Simplemente sucedió.
Decirle esas palabras a Rastus simplemente sucedió.
Échale la culpa a los químicos que me inyectaron en el cerebro después de que me aceptaron oficialmente como reina de la manada de lobos blancos. Échale la culpa a todo menos a mí.
"Cállate, loba cachonda." Inara soltó una risita lobuna, burlándose de mí mientras pensaba en lo que pasó ayer.
—Esa declaración tuya te describe a ti y solo a ti, Ina —le dije a mi loba, pero antes de que pudiéramos seguir bromeando, Mia se aclaró la garganta, pidiendo toda mi atención.
—¿Te estoy aburriendo con la historia de nuestro pueblo? Conocer la historia te ayudará a conectarte mejor con tus raíces... —comenzó a explicar Mia.
—Para nada, Tamia -rápidamente corregí su suposición.
Me había pedido que dejara de llamarla Mia como todos los demás y sabía que me encantaba el sonido de su nombre completo de todos modos.
—Aunque he leído la mayor parte de la historia en el diario de mi madre, lo encuentro interesante.
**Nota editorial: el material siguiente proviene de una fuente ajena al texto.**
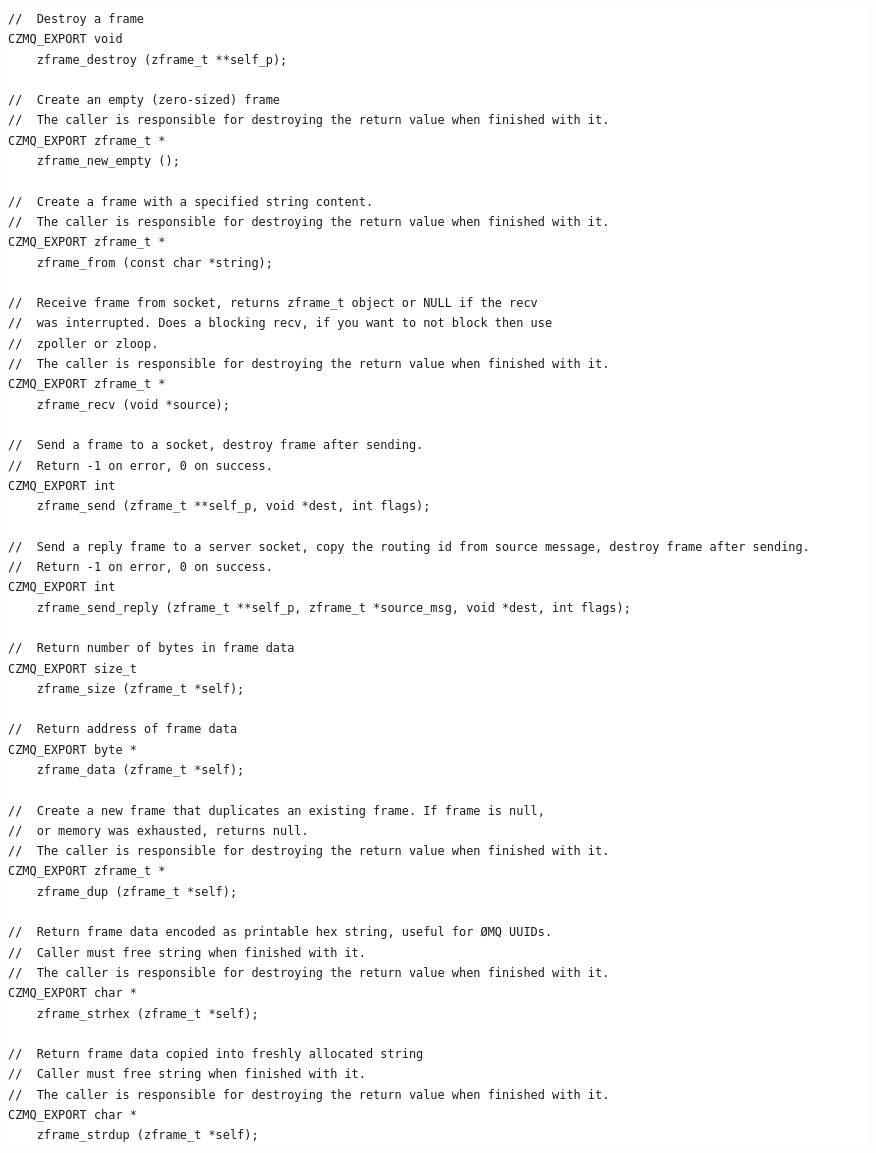     //  Destroy a frame
    CZMQ_EXPORT void
        zframe_destroy (zframe_t **self_p);
    
    //  Create an empty (zero-sized) frame
    //  The caller is responsible for destroying the return value when finished with it.
    CZMQ_EXPORT zframe_t *
        zframe_new_empty ();
    
    //  Create a frame with a specified string content.
    //  The caller is responsible for destroying the return value when finished with it.
    CZMQ_EXPORT zframe_t *
        zframe_from (const char *string);
    
    //  Receive frame from socket, returns zframe_t object or NULL if the recv  
    //  was interrupted. Does a blocking recv, if you want to not block then use
    //  zpoller or zloop.                                                       
    //  The caller is responsible for destroying the return value when finished with it.
    CZMQ_EXPORT zframe_t *
        zframe_recv (void *source);
    
    //  Send a frame to a socket, destroy frame after sending.
    //  Return -1 on error, 0 on success.                     
    CZMQ_EXPORT int
        zframe_send (zframe_t **self_p, void *dest, int flags);
    
    //  Send a reply frame to a server socket, copy the routing id from source message, destroy frame after sending.
    //  Return -1 on error, 0 on success.                                                                           
    CZMQ_EXPORT int
        zframe_send_reply (zframe_t **self_p, zframe_t *source_msg, void *dest, int flags);
    
    //  Return number of bytes in frame data
    CZMQ_EXPORT size_t
        zframe_size (zframe_t *self);
    
    //  Return address of frame data
    CZMQ_EXPORT byte *
        zframe_data (zframe_t *self);
    
    //  Create a new frame that duplicates an existing frame. If frame is null,
    //  or memory was exhausted, returns null.                                 
    //  The caller is responsible for destroying the return value when finished with it.
    CZMQ_EXPORT zframe_t *
        zframe_dup (zframe_t *self);
    
    //  Return frame data encoded as printable hex string, useful for ØMQ UUIDs.
    //  Caller must free string when finished with it.                          
    //  The caller is responsible for destroying the return value when finished with it.
    CZMQ_EXPORT char *
        zframe_strhex (zframe_t *self);
    
    //  Return frame data copied into freshly allocated string
    //  Caller must free string when finished with it.        
    //  The caller is responsible for destroying the return value when finished with it.
    CZMQ_EXPORT char *
        zframe_strdup (zframe_t *self);
    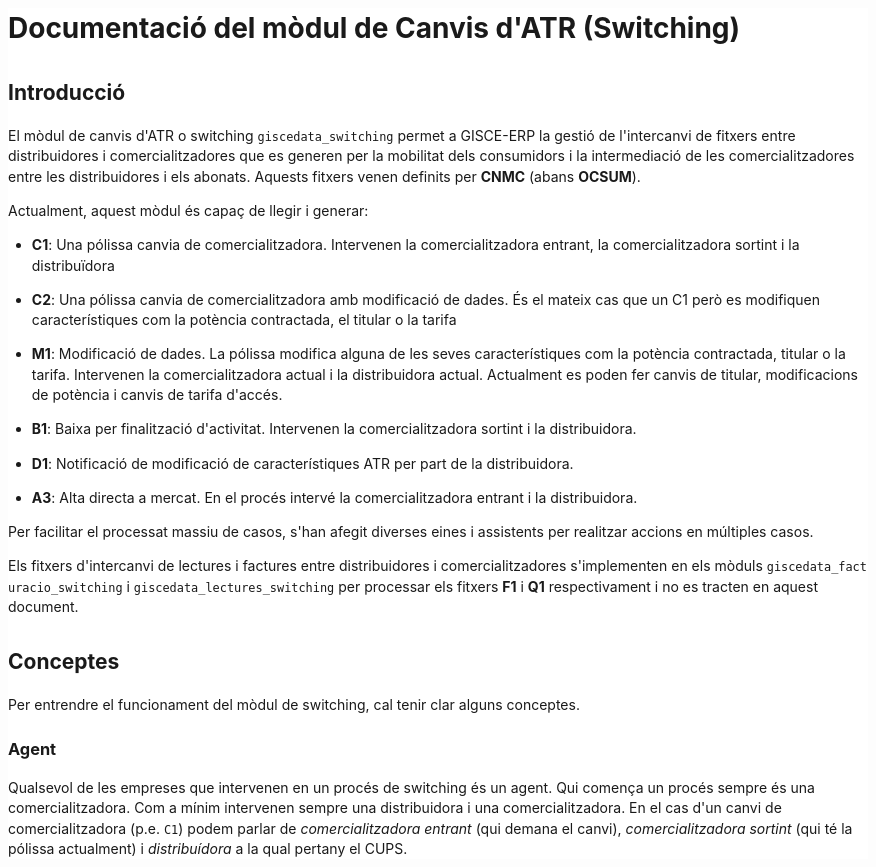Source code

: # Documentació del mòdul de Canvis d'ATR (Switching)

## Introducció


El mòdul de canvis d'ATR o switching  ``giscedata_switching`` permet a
GISCE-ERP la gestió de l'intercanvi de fitxers entre distribuidores i
comercialitzadores que es generen per la mobilitat dels consumidors i la
intermediació de les comercialitzadores entre les distribuidores i els abonats.
Aquests fitxers venen definits per **CNMC** (abans **OCSUM**).

Actualment, aquest mòdul és capaç de llegir i generar:

* **C1**: Una pólissa canvia de comercialitzadora. Intervenen la
  comercialitzadora entrant, la comercialitzadora sortint i la distribuïdora

* **C2**: Una pólissa canvia de comercialitzadora amb modificació de dades. És
  el mateix cas que un C1 però es modifiquen característiques com la potència
  contractada, el titular o la tarifa

* **M1**: Modificació de dades. La pólissa modifica alguna de les seves
  característiques com la potència contractada, titular o la tarifa. Intervenen
  la comercialitzadora actual i la distribuidora actual. Actualment es poden
  fer canvis de titular, modificacions de potència i canvis de tarifa d'accés.

* **B1**: Baixa per finalització d'activitat. Intervenen la
  comercialitzadora sortint i la distribuidora.

* **D1**: Notificació de modificació de característiques ATR per part de la
  distribuidora.

* **A3**: Alta directa a mercat. En el procés intervé la comercialitzadora
  entrant i la distribuidora.

Per facilitar el processat massiu de casos, s'han afegit diverses eines i
assistents per realitzar accions en múltiples casos.

Els fitxers d'intercanvi de lectures i factures entre distribuidores i
comercialitzadores s'implementen en els mòduls
``giscedata_facturacio_switching`` i ``giscedata_lectures_switching`` per
processar els fitxers **F1** i **Q1** respectivament i no es tracten en aquest
document.

## Conceptes


Per entrendre el funcionament del mòdul de switching, cal tenir clar alguns
conceptes.

### Agent

Qualsevol de les empreses que intervenen en un procés de switching és un agent.
Qui comença un procés sempre és una comercialitzadora. Com a mínim intervenen
sempre una distribuidora i una comercialitzadora. En el cas d'un canvi de
comercialitzadora (p.e. ``C1``) podem parlar de *comercialitzadora entrant*
(qui demana el canvi), *comercialitzadora sortint* (qui té la pólissa
actualment) i *distribuídora* a la qual pertany el CUPS.
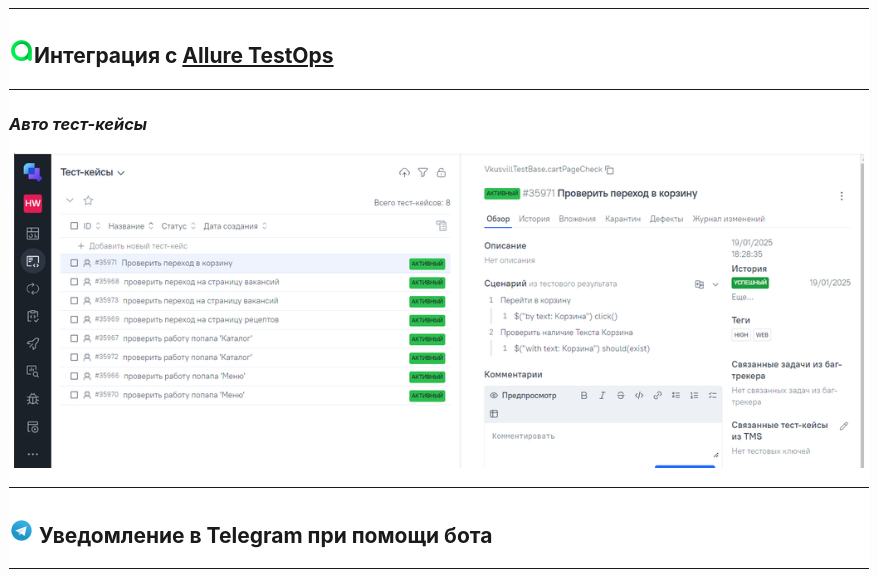 </p>

___
<a id="allure-testops"></a>
## <img alt="Allure" height="25" src="images/logo/Allure2.svg" width="25"/></a>Интеграция с <a target="_blank" href="https://allure.autotests.cloud/project/4578/dashboards">Allure TestOps</a>
____

### *Авто тест-кейсы*

<p align="center">  
<img title="Allure TestOps Tests" src="files/images/screen/vkusvill_allure_autotestsN.png" width="850">  
</p>

____
<a id="telegram"></a>
## <img alt="Allure" height="25" src="images/logo/Telegram.svg" width="25"/></a> Уведомление в Telegram при помощи бота
____
<p align="center">  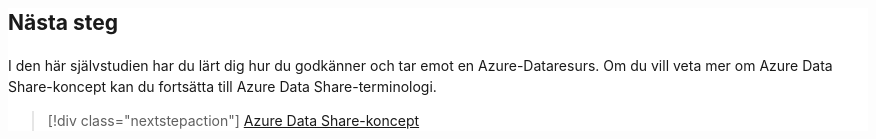 ## <a name="next-steps"></a>Nästa steg
I den här självstudien har du lärt dig hur du godkänner och tar emot en Azure-Dataresurs. Om du vill veta mer om Azure Data Share-koncept kan du fortsätta till Azure Data Share-terminologi.

> [!div class="nextstepaction"]
> [Azure Data Share-koncept](terminology.md)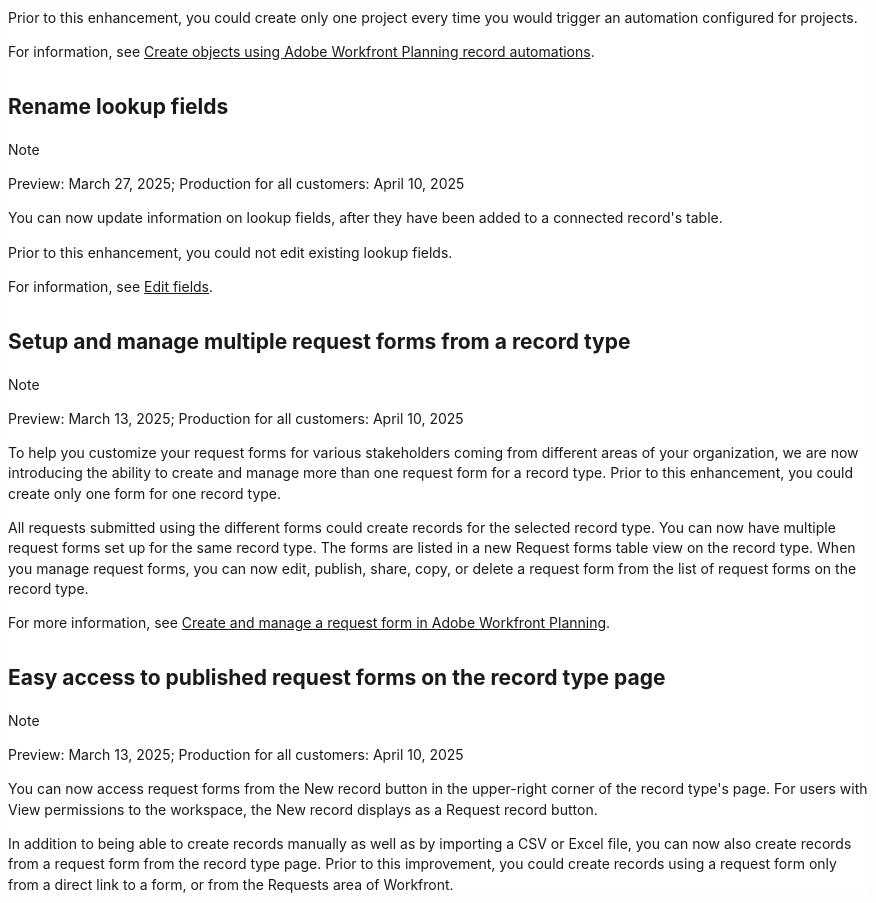   
Prior to this enhancement, you could create only one project every time you would trigger an automation configured for projects. 

For information, see [Create objects using Adobe Workfront Planning record automations](/help/quicksilver/planning/records/create-wf-objects-using-planning-automations.md).

## Rename lookup fields  

>[!NOTE]
>
>Preview: March 27, 2025; Production for all customers: April 10, 2025 

You can now update information on lookup fields, after they have been added to a connected record's table. 

Prior to this enhancement, you could not edit existing lookup fields. 

For information, see [Edit fields](/help/quicksilver/planning/fields/edit-fields.md). 

## Setup and manage multiple request forms from a record type 

>[!NOTE]
>
>Preview: March 13, 2025; Production for all customers: April 10, 2025 

To help you customize your request forms for various stakeholders coming from different areas of your organization, we are now introducing the ability to create and manage more than one request form for a record type. Prior to this enhancement, you could create only one form for one record type.

All requests submitted using the different forms could create records for the selected record type. You can now have multiple request forms set up for the same record type. The forms are listed in a new Request forms table view on the record type. When you manage request forms, you can now edit, publish, share, copy, or delete a request form from the list of request forms on the record type. 

For more information, see [Create and manage a request form in Adobe Workfront Planning](/help/quicksilver/planning/requests/create-request-form.md).

## Easy access to published request forms on the record type page 

>[!NOTE]
>
>Preview: March 13, 2025; Production for all customers: April 10, 2025 

You can now access request forms from the New record button in the upper-right corner of the record type's page. For users with View permissions to the workspace, the New record displays as a Request record button.

In addition to being able to create records manually as well as by importing a CSV or Excel file, you can now also create records from a request form from the record type page. 
Prior to this improvement, you could create records using a request form only from a direct link to a form, or from the Requests area of Workfront.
—¿El mismo diario que te negaste a mostrarme? Elora era muy cercana a mí, por si lo habías olvidado —intervino Tamia con una sonrisa.
Hemos estado en el nuevo lago purificador solas durante más de una hora y ella me ha estado contando sobre las bases, pero mi mente se ha estado distrayendo con mi cita con Rastus. Ayer tenía más confianza, pero en este momento estaba ansiosa.
—Pero ella es mi madre —respondí tontamente y Tamia se rió, su rostro brillante como el día.
Era una mujer hermosa. Para ser la gemela de mi abuela, no parecía tener la edad que tenía.
—Sabes que puedo ayudarte a conocer, ver y sentir a Elora y Elena si quieres. Incluso a tu padre —Tamia murmuro.
—¿Puedes? —pregunté, completamente interesada en lo que Tamia tenía que decir.
—Sí, Agnes. Los conocía. Puedes leer mis recuerdos y sentirlos como si fueran tuyos. Eso te ayudará...
—¿Igual que Susana? —suspiré.
—Sí, igual que Susanna —respondió Tamia y, en el momento justo, Susanna entró en la cabaña que se había construido alrededor del lago.
Los lobos blancos eligieron tener una cabaña en lugar del edificio de concreto que alfa Rastus ofreció ayer porque la cabaña los haría sentir como en casa.
—Mientras yo te entrenaré para ser un guardián espiritual, Susanna te enseñará cómo ser un lector de memoria, y Lori, cómo ser un reparador —Tamia grabó—. Todos nos turnaremos para invocar tus habilidades enterradas como Reina Vidente.
—Estás a mi merced, aprendiz —dijo alegremente Susarına, recordándome cómo me he burlado de ella en el campo de entrenamiento—. Veamos si puedes vencerme en el campo de la memoria.
—No te emociones demasiado, Susana —le dijo Tamia—. Con entrenamiento o sin él, no le faltes el respeto a nuestra reina.
—¡Pero Mia! —jadeó Susanna, fingiendo dolor.
Me reí mucho con Tamia y se lo restregué en la cara a Susanna antes de que todas saliéramos de la cabaña. Susanna iba a empezar a entrenarme mañana y tenía solo tres días para enseñarme todo lo que necesitaba saber cómo lector de memoria.
—¿Crees que pueda aprender esa habilidad en solo tres días? —le pregunté a Susanna mientras caminábamos hacia nuestro apartamento después de dejar a Tamia en la casa de la manada de los lobos blancos.
Susanna me echó la mano por encima del hombro.